Wednesday, March 16, 2011

Laser scribing promises cheaper, more efficient solar panels

A microchannel created using the laser scribing technique (Photo: Purdue University School...
A microchannel created using the laser scribing technique
A new manufacturing method that incorporates laser technology may result in thin film solar panels that are less expensive and more efficient than anything presently on the market. Currently, a stylus is used to mechanically etch microchannels into such panels, which electrically connect the individual solar cells and allow them to form an array. Researchers from Indiana's Purdue University, however, are developing a technique in which an ultrafast pulsing laser is used to do the etching. Not only will it hopefully be quicker and cheaper than mechanical "scribing," but it should also produce cleaner, sharper microchannels that offer superior performance.

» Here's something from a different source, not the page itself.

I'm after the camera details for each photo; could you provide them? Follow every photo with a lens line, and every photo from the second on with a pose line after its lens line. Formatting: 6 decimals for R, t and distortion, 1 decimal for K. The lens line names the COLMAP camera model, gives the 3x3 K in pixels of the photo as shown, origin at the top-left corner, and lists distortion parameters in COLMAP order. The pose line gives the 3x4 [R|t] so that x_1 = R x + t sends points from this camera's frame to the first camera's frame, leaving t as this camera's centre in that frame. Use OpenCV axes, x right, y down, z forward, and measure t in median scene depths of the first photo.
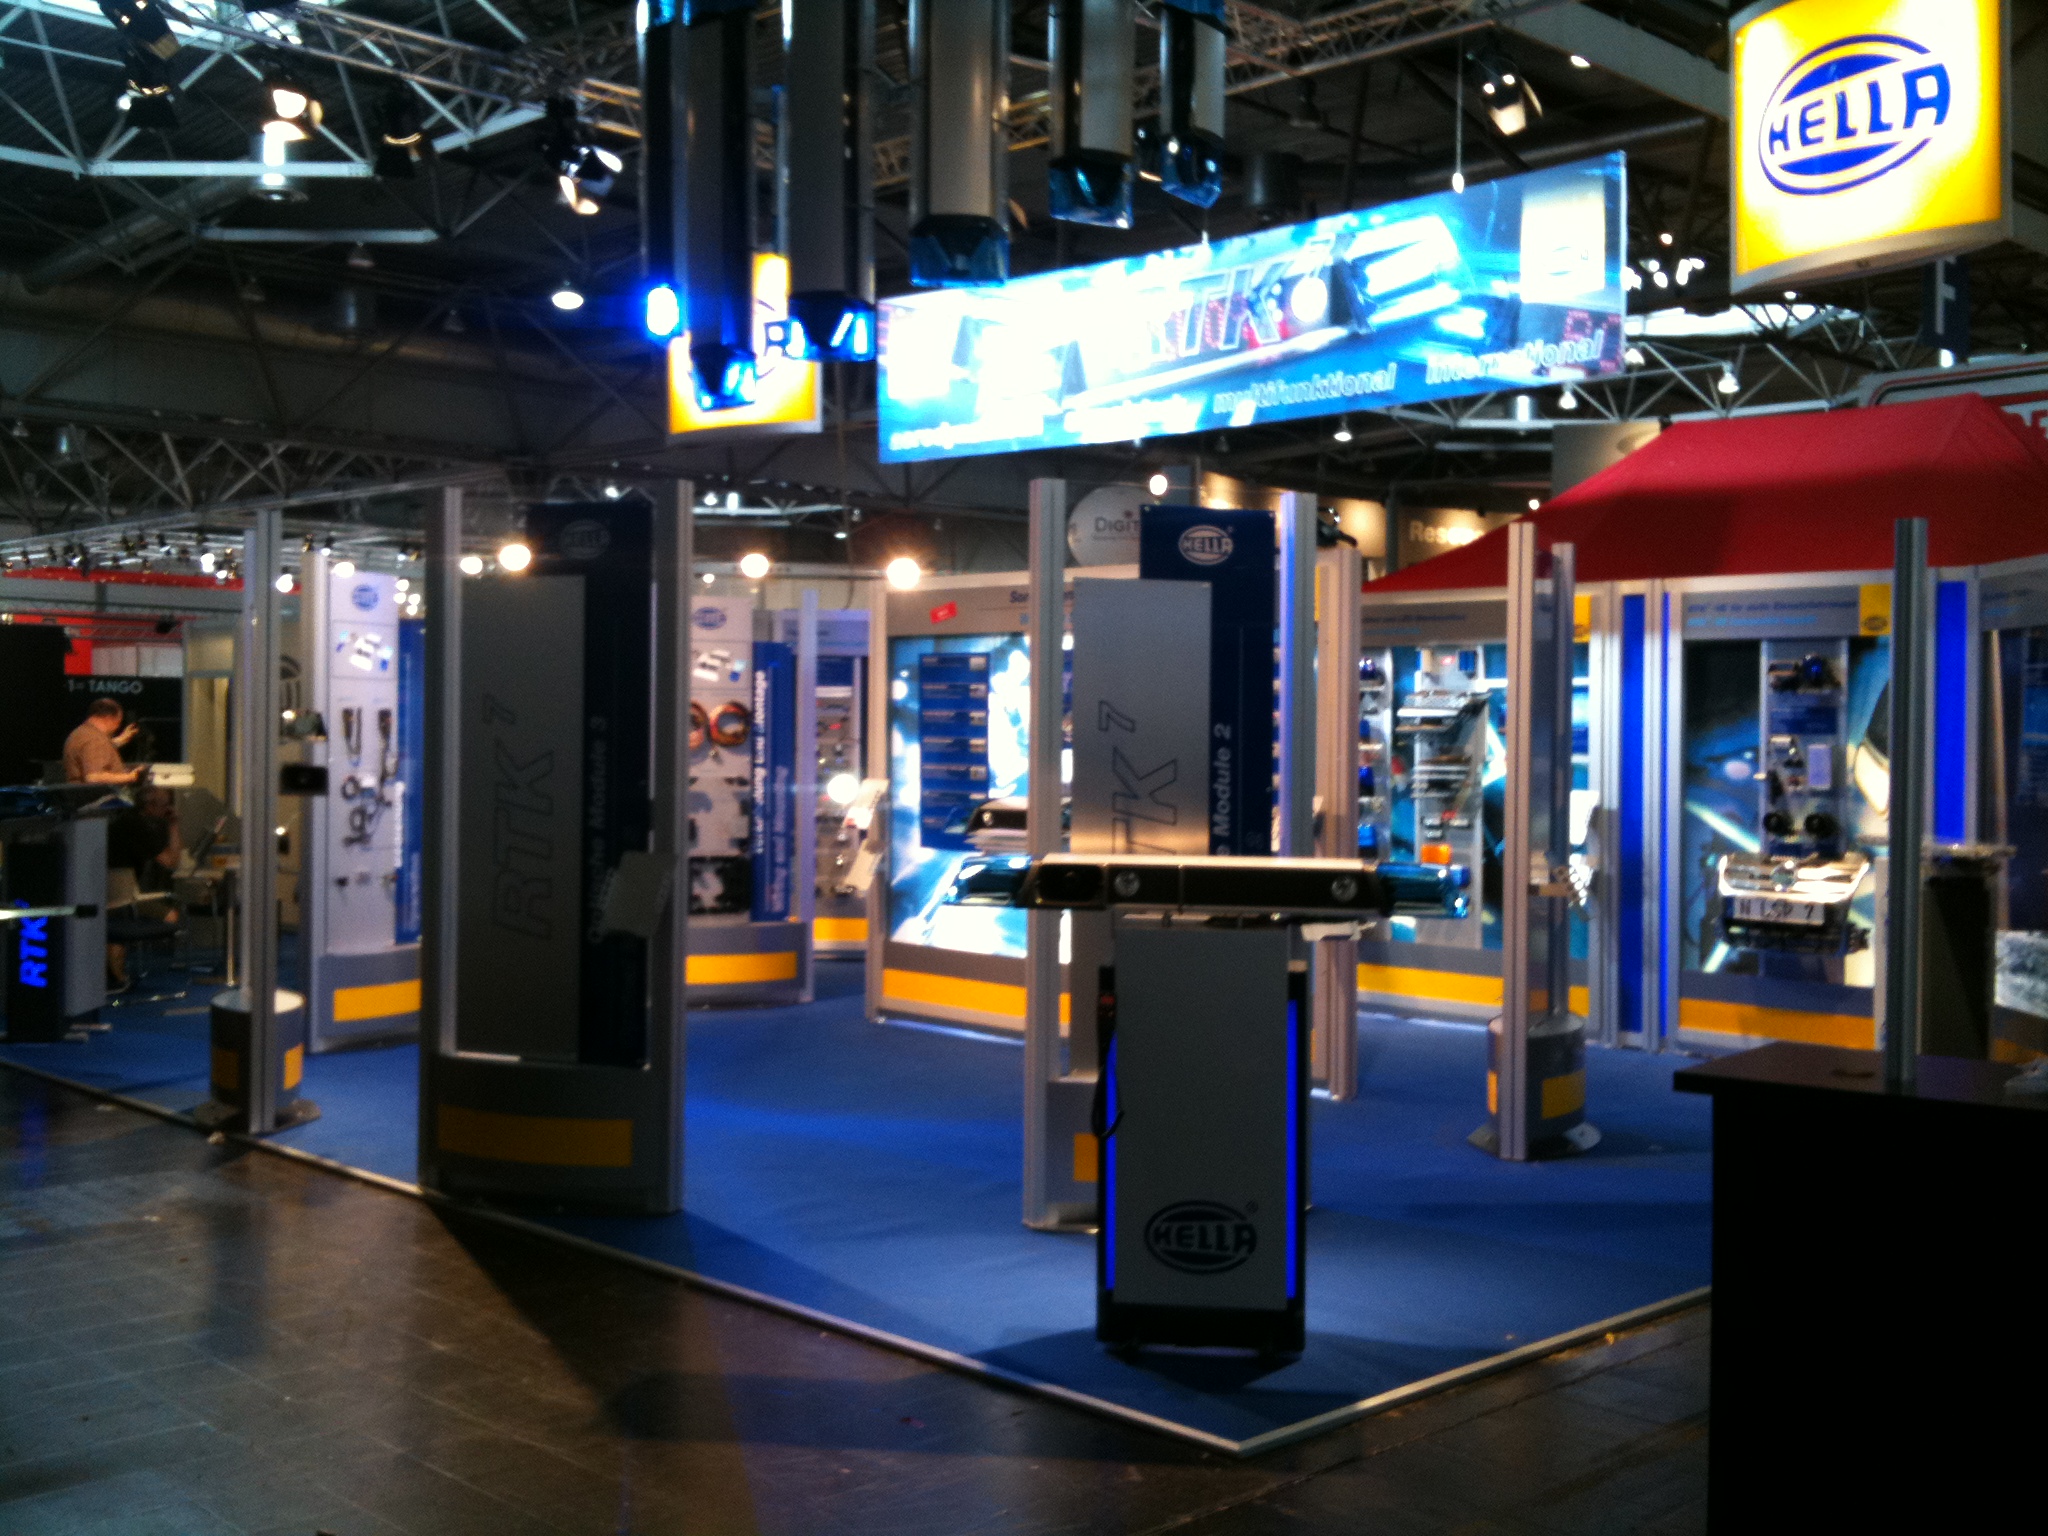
lens RADIAL K [[2184.4, 0, 1019.8], [0, 2184.4, 756.2], [0, 0, 1]] dist [0.138649, -0.348401]
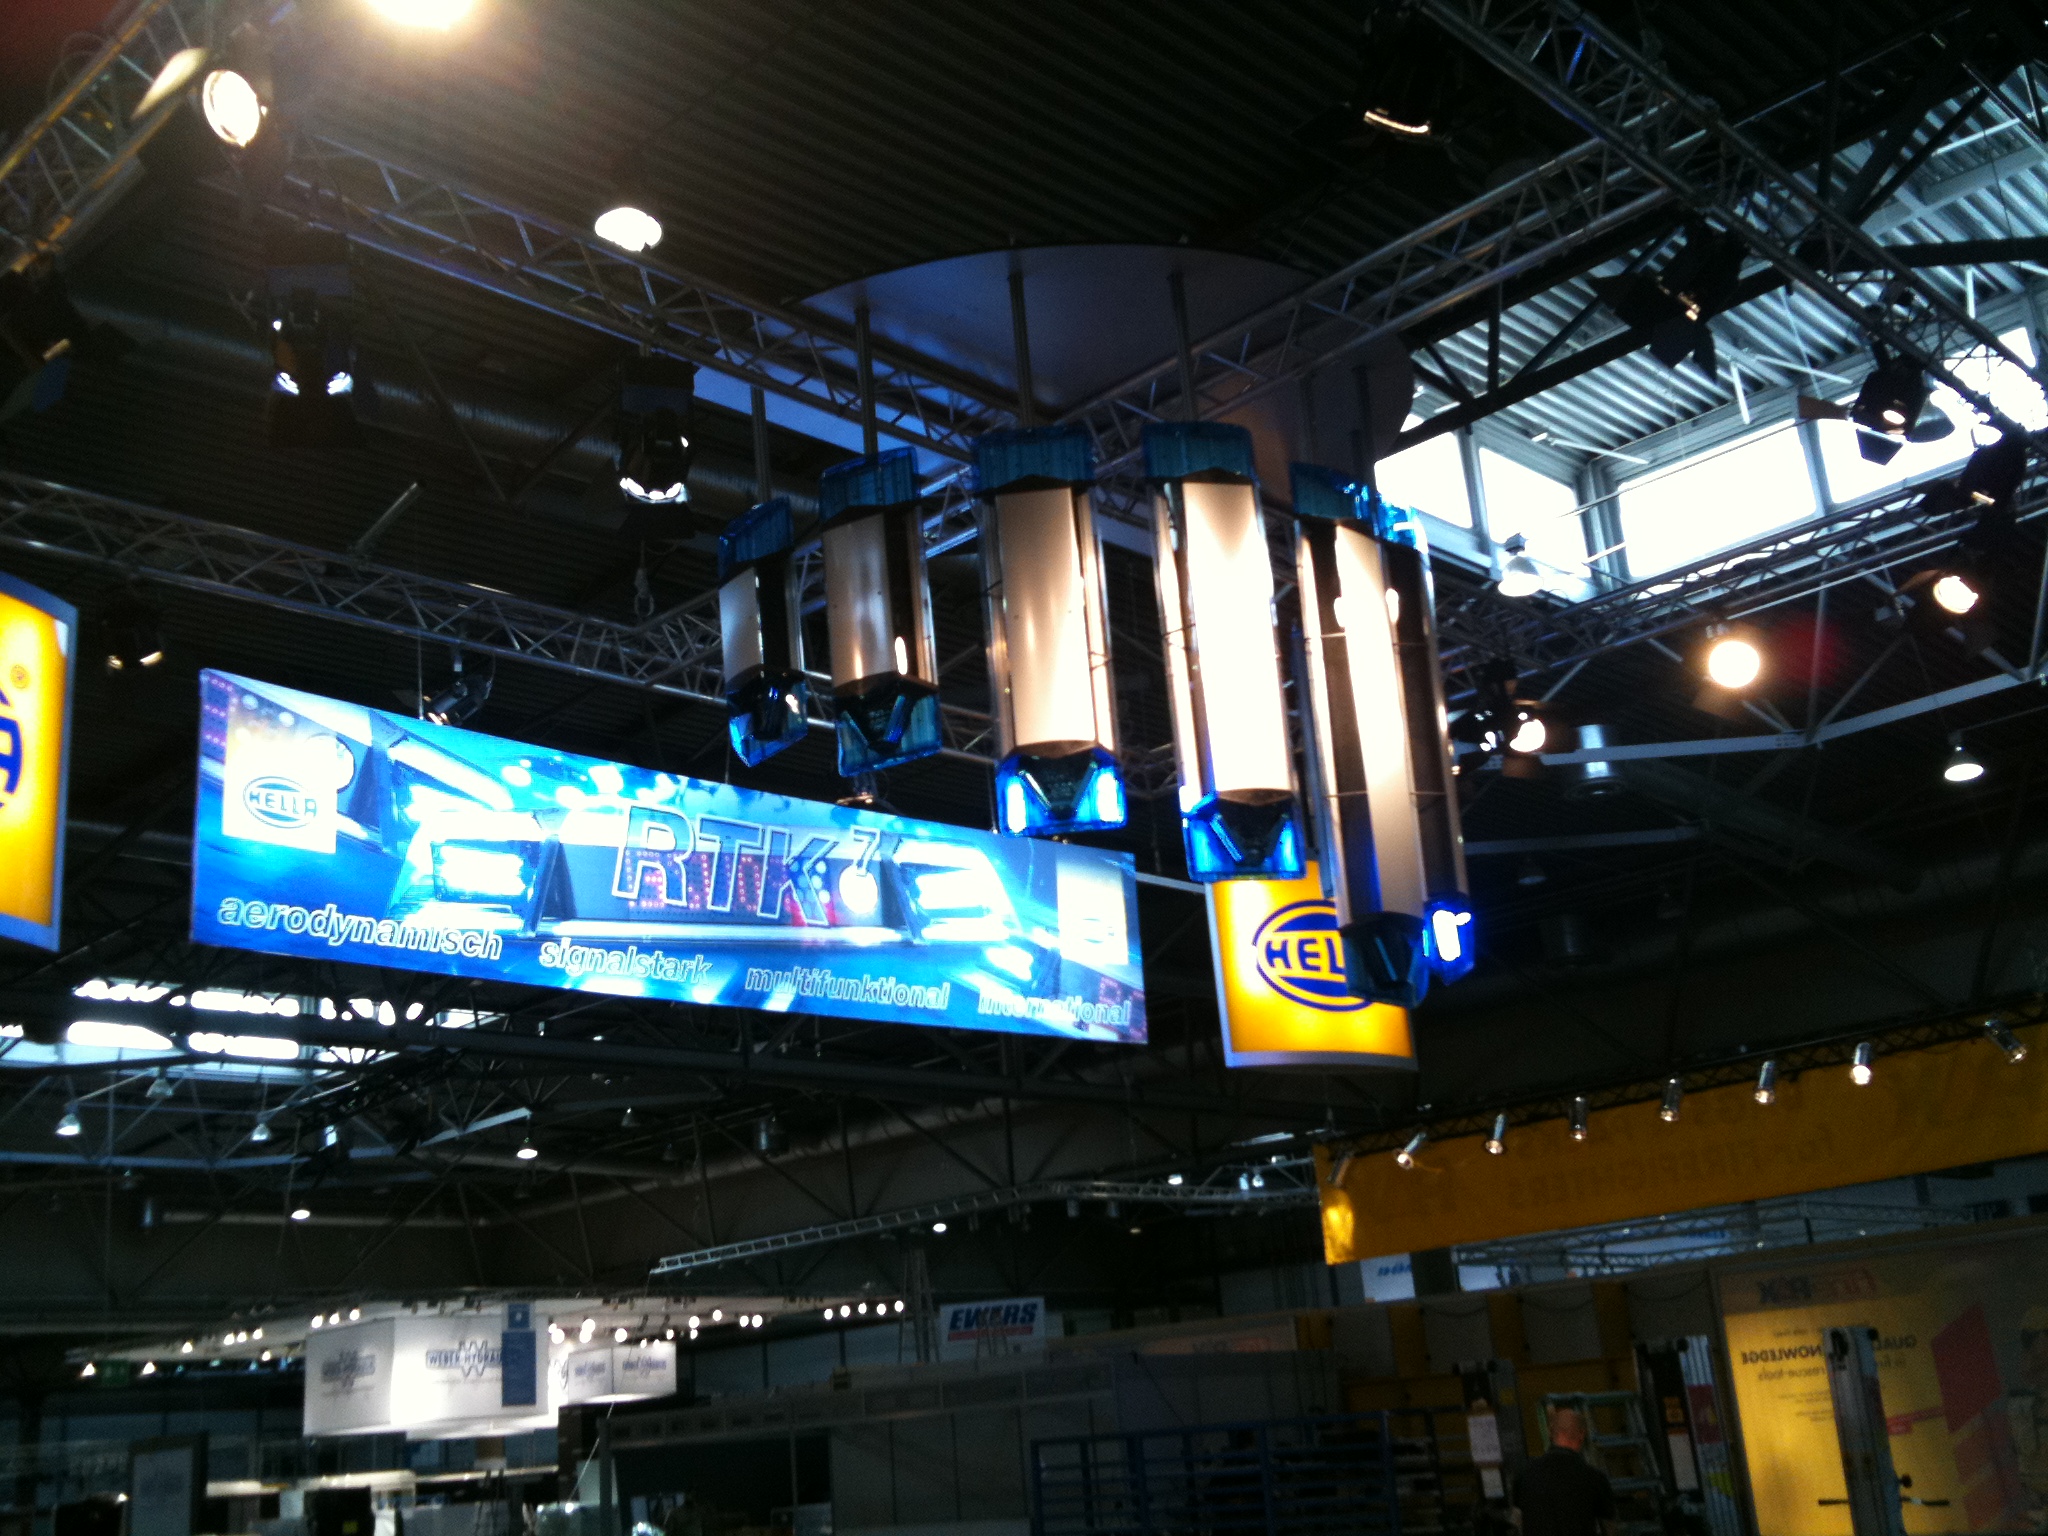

"The mechanical scribing methods in commercial use do not create high-quality, well-defined channels," said Yung Shin, director of Purdue's Center for Laser-Based Manufacturing. "Although laser scribing has been studied extensively, until now we haven't been able to precisely control lasers to accurately create the microchannels to the exacting specifications required."
Shin's team has addressed the lack of control by using an ultrashort-pulse laser, the individual pulses of which last for only picoseconds, or quadrillionths of a second. The etching process utilizes what is known as "cold ablation," in that the pulse times are so short that the thin film doesn't suffer any heat damage.
"It creates very clean microchannels on the surface of each layer," Shin said. "You can do this at very high speed, meters per second, which is not possible with a mechanical scribe. This is very tricky because the laser must be precisely controlled so that it penetrates only one layer of the thin film at a time, and the layers are extremely thin. You can do that with this kind of laser because you have a very precise control of the depth, to about 10 to 20 nanometers."
The research project will continue for a three year period, by the end of which which the scientists hope to have established the scientific basis for their laser-ablation technique.